■ Aim of the task: From the entries below, copy every line that has the word "Networks".

******************************

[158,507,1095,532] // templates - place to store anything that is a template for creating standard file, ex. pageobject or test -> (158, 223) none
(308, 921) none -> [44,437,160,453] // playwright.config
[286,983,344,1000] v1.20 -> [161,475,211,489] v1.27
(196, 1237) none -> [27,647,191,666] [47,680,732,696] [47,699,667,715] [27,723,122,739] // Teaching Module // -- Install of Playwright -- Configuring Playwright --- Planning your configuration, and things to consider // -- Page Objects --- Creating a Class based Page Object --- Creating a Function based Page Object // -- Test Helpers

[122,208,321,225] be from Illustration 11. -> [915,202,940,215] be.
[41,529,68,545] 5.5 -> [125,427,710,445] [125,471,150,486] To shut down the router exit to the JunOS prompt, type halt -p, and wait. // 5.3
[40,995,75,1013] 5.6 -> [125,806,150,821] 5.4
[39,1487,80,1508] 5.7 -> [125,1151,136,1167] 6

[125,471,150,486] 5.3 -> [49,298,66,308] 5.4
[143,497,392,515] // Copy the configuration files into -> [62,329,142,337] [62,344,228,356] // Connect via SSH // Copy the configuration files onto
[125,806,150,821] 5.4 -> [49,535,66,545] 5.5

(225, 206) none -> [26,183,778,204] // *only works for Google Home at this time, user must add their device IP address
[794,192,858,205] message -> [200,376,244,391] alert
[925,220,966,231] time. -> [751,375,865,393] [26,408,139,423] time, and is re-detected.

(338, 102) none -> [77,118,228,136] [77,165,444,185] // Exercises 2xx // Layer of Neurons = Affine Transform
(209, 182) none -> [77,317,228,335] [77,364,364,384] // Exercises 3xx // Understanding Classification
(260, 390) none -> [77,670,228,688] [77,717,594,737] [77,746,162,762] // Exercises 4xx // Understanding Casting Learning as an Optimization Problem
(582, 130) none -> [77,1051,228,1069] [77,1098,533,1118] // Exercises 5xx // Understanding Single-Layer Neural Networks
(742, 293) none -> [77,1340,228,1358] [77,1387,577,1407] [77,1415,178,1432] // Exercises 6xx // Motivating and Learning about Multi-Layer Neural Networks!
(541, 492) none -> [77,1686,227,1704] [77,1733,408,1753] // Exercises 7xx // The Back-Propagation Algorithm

******************************

■ Your response:
(582, 130) none -> [77,1051,228,1069] [77,1098,533,1118] // Exercises 5xx // Understanding Single-Layer Neural Networks
(742, 293) none -> [77,1340,228,1358] [77,1387,577,1407] [77,1415,178,1432] // Exercises 6xx // Motivating and Learning about Multi-Layer Neural Networks!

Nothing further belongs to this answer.